Délai prolongé pour les développeurs d'IA à haut risque
Les mesures adoptées par le Parlement européen ont repoussé les délais de conformité pour les développeurs de systèmes d'IA jugés à haut risque. Ces systèmes, considérés comme présentant un "risque sérieux" pour la santé, la sécurité ou les droits fondamentaux, ont désormais jusqu'en décembre 2027 pour se conformer aux nouvelles règles. Les entreprises spécialisées dans des secteurs spécifiques, tels que les jouets ou les dispositifs médicaux, bénéficient d'un délai encore plus long, avec une date limite fixée à août 2028. De plus, l'obligation pour les fournisseurs d'ajouter un filigrane sur le contenu généré par l'IA est reportée à novembre 2026. Ces mesures devaient initialement entrer en vigueur en août de cette année.
Interdiction des applications de nudité
En plus des retards, les membres du Parlement ont soutenu l'inclusion d'une interdiction des applications de nudité dans la loi révisée sur l'IA. Bien que les détails précis de cette interdiction n'aient pas été clarifiés, il a été précisé qu'elle ne s'appliquerait pas aux systèmes d'IA dotés de mesures de sécurité efficaces empêchant la création de telles images. Cette décision intervient après une vague d'indignation en Europe face à la prolifération de deepfakes sexualisés, notamment ceux de Grok sur X plus tôt cette année.

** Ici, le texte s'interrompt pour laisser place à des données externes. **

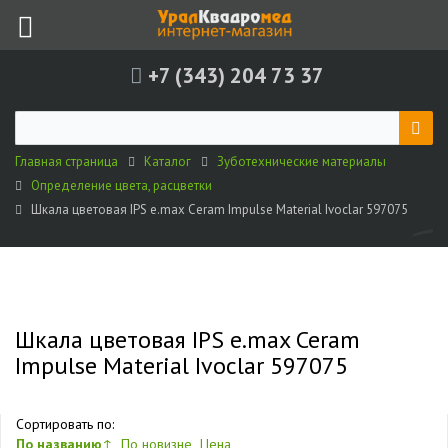
+7 (343) 204 73 37
Главная страница
Каталог
Зуботехнические материалы
Определение цвета, расцветки
Шкала цветовая IPS e.max Ceram Impulse Material Ivoclar 597075
Шкала цветовая IPS e.max Ceram
Impulse Material Ivoclar 597075
Сортировать по:
По названию
↑
По новизне
Цена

Incertitude persistante pour les entreprises
Ce vote prolonge une période d'incertitude pour les entreprises opérant en Europe. Ces dernières ont déjà été confrontées à des retards, l'UE n'ayant pas respecté ses propres échéances pour publier des directives clés et ayant modifié certains éléments de la loi. Il reste également incertain si les changements proposés pourront être mis en œuvre avant le délai initial d'août, car le Parlement ne peut pas modifier unilatéralement la législation européenne. Désormais, le Parlement doit engager des négociations avec le Conseil européen, composé de ministres des 27 États membres, pour finaliser le texte.